[DATA SUPPLIED]
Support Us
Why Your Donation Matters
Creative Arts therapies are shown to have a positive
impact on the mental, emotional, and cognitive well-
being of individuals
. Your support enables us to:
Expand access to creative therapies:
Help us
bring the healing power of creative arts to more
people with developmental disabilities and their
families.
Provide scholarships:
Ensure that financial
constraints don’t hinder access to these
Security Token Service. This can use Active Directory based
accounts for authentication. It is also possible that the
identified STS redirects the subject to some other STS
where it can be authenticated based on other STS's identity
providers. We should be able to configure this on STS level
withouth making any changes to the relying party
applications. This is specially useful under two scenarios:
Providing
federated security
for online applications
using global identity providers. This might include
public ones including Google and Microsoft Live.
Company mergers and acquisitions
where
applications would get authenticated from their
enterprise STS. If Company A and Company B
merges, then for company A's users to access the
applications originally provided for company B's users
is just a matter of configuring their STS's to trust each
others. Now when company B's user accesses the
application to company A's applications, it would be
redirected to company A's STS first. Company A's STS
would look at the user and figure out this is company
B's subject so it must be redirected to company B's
[/DATA SUPPLIED]
ABOUT THIS TASK - Can you locate each line in the records that contains the word "subject" and copy it out? Case counts.

EXPECTED ANSWER -
identified STS redirects the subject to some other STS
B's subject so it must be redirected to company B's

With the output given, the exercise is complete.